A equipe começará a trabalhar em julho e contará com a ajuda das principais empresas de mídias sociais – que não serão identificadas – para rastrear os principais responsáveis por recrutar novos jihadistas. O diretor da Europol, Rob Wainwright, disse que a intenção da agência é criar “uma forma eficaz de combater o problema”.
— Teremos de combinar o que encontramos na internet com a nossa própria inteligência e com o que é compartilhado pelos serviços de polícia europeia, para que possamos ser um pouco mais específicos e identificar quem são as principais usuários das contas, e nos concentrar em bloqueá-los — disse Wainwright à BBC.

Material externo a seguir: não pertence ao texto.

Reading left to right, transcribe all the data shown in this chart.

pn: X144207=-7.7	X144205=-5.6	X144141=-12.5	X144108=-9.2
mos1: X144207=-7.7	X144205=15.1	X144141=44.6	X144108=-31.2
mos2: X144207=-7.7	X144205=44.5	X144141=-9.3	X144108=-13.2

A Europol acredita que cerca de cinco mil cidadãos europeus já tenham viajado para territórios controlados pelo EI e estima que outros mil podem estar pensando em seguir no mesmo caminho. A maioria dos europeus jihadistas são homens jovens, mas também há muitas mulheres que foram à Síria e ao Iraque para se tornarem esposas dos combatentes.

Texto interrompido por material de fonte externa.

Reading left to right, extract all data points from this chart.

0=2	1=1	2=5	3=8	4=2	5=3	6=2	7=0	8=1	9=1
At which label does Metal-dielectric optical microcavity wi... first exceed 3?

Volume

As campanhas nas redes sociais são apontadas como a principal via de recrutamento. De acordo com um documento divulgado pela Instituição Brooking em Washington, o número de contas no Twitter ligados ao EI poderia estar em torno de 90 mil.
Mas o Twitter seria apenas o início, pois o microblog seria usado geralmente para atrair potenciais novos jihadistas. Segundo especialistas, as conversas entre os aspirantes a extremistas e membros do EI ocorreriam pelo Skype, WhatsApp ou Kik.